EXCERPTED PASSAGE:
-------------------------
Friday, November 9, 2012

Best Buy’s Price Matching: Good for Consumers, but What About Profits?

Best Buy sign: Credit Reuters

by Chris Nichols

Wal-Mart's not the only retailer that's had about enough of  Now Best Buy is fighting back against the Jeff Bezos-run merchandising juggernaut.

The Minnesota-based electronics and games seller, apparently tired of hearing how its stores are serving as a physical testing ground for goods that later will be purchased online, is planning to match the prices on items sold by the ever-growing Amazon empire and other Web-based under-cutters in the weeks ahead.

According to a report in The Wall Street Journal, the pricing plan will take place during the holidays. Best Buy is also aiming to provide free home delivery for products that aren't currently stocked in stores. It's doing so, the WSJ points out, even as new CEO Hubert Joly contends the "showrooming" idea isn't as big of a deal as Best Buy's doubters would have you believe.
-------------------------
Saved entries
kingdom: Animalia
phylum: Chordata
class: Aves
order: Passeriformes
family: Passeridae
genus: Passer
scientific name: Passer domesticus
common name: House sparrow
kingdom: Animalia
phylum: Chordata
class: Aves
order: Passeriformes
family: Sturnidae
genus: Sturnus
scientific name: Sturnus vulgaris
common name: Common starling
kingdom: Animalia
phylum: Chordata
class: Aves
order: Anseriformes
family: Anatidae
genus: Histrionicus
-------------------------
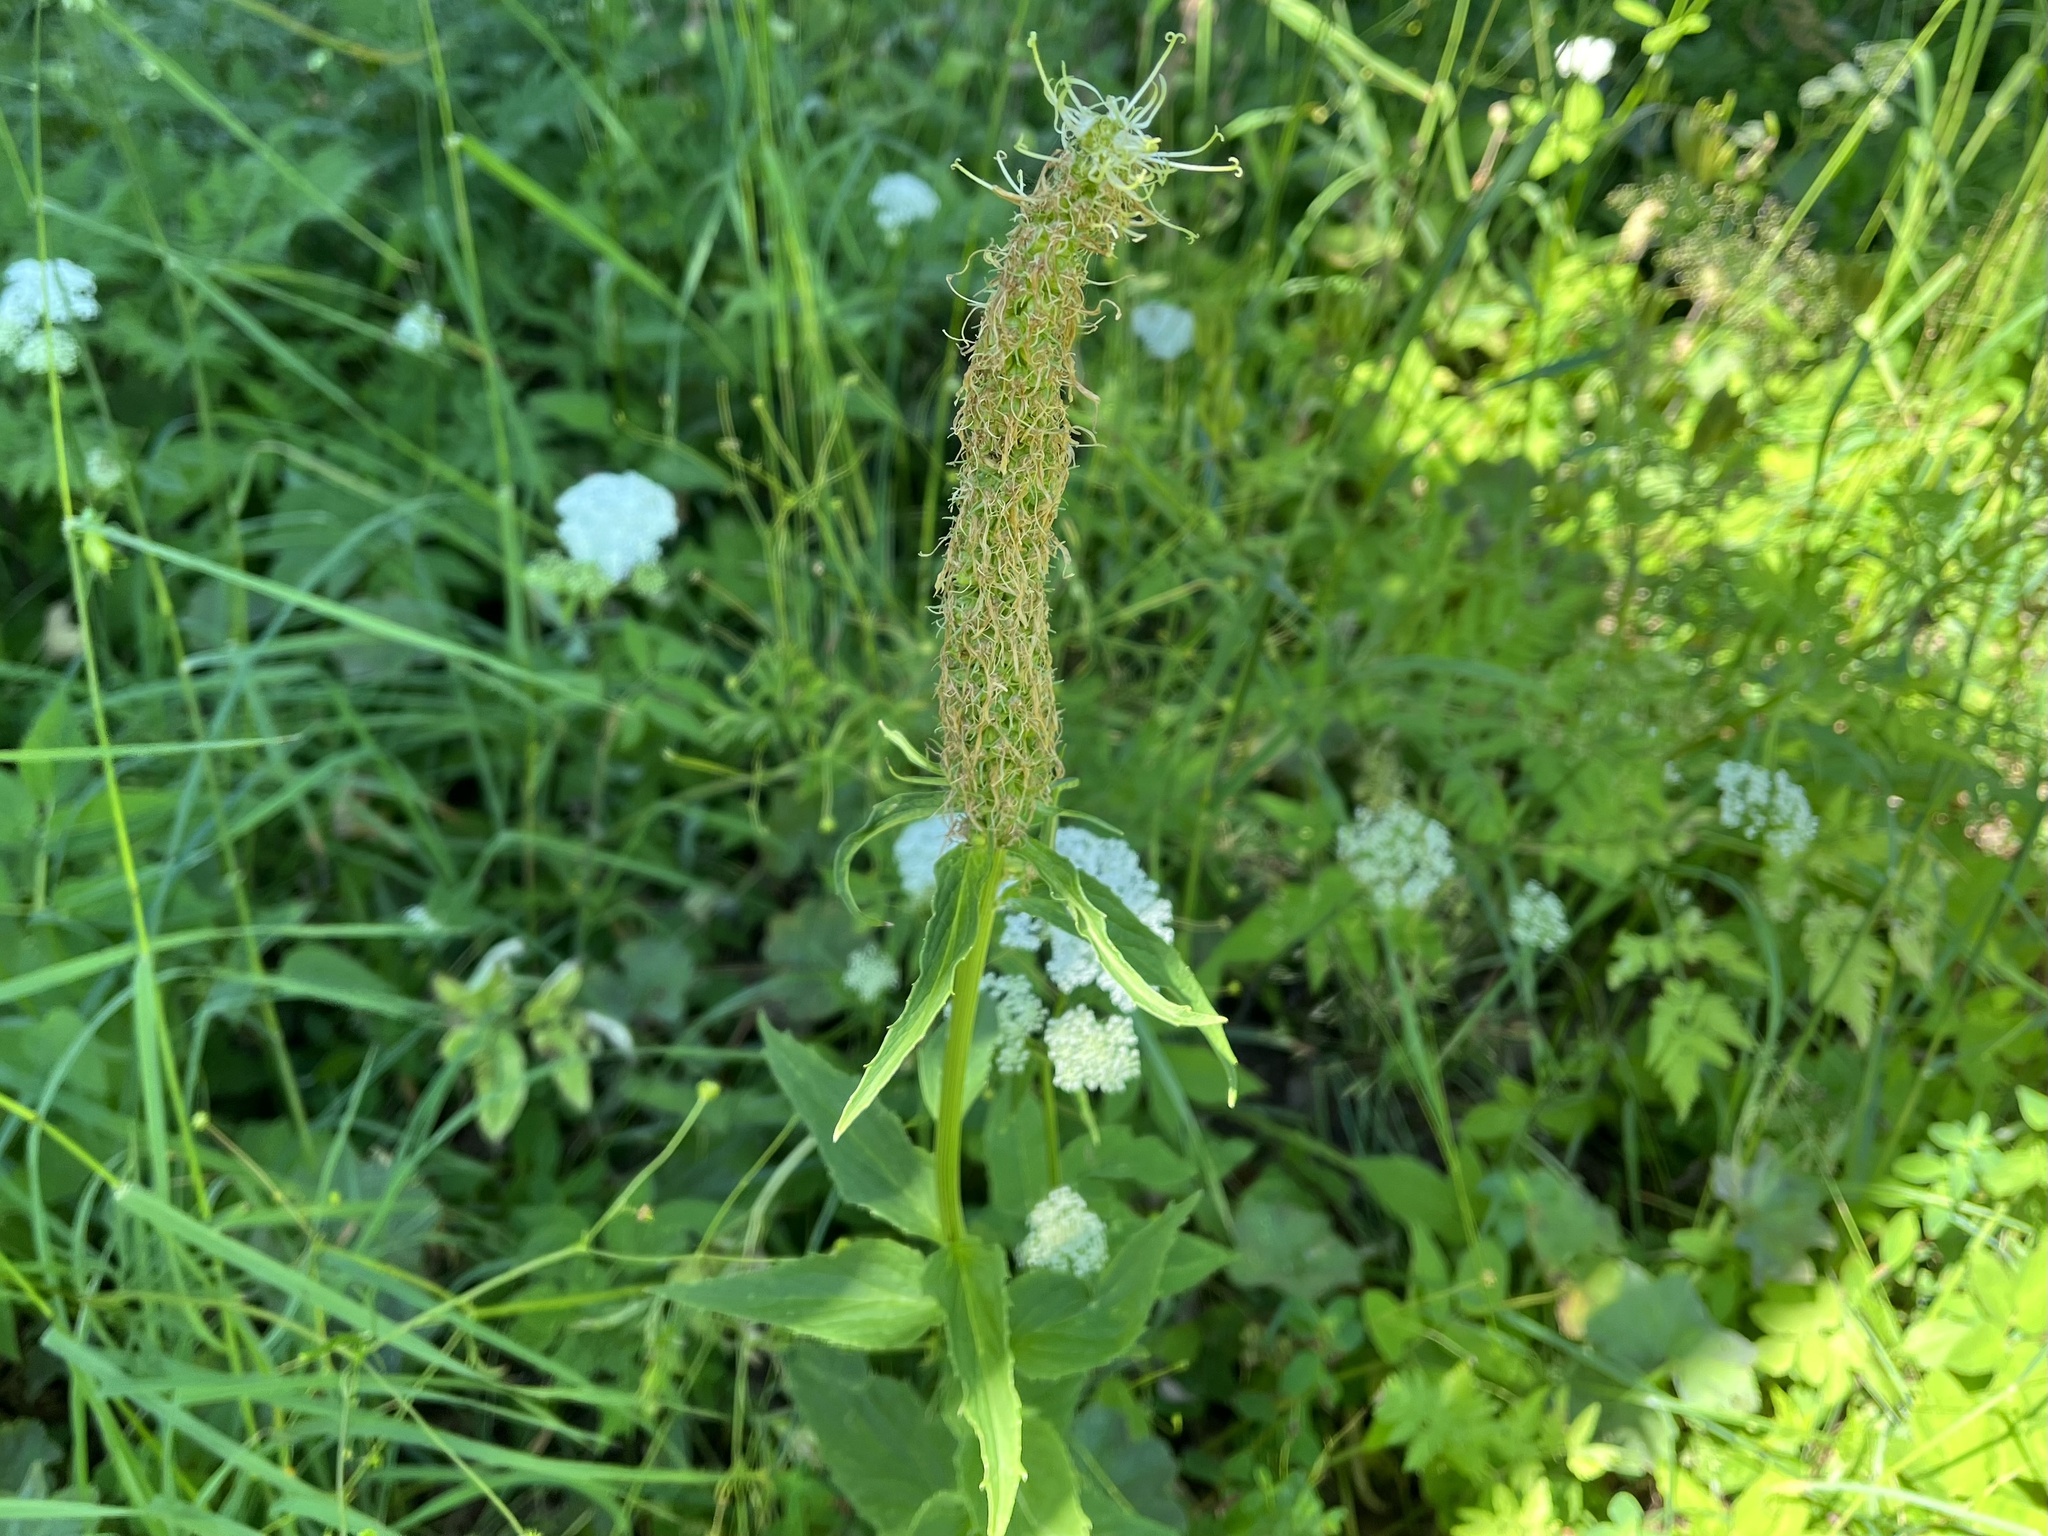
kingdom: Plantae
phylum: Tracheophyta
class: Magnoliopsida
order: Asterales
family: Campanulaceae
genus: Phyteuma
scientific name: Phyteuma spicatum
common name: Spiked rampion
-------------------------
TASK INSTRUCTIONS:
• 1. According to the Best Buy article, when will the price-matching plan take place?
• 2. Please sum up the Best Buy article in two sentences.

YOUR WRITTEN ANSWERS:
• 1. During the holidays.

• 2. Best Buy, the Minnesota-based electronics and games seller, plans to match the prices of Amazon and other online retailers during the holidays, according to The Wall Street Journal. It also aims to provide free home delivery for products not currently stocked in stores, even as new CEO Hubert Joly contends that "showrooming" isn't as big a deal as the company's doubters suggest.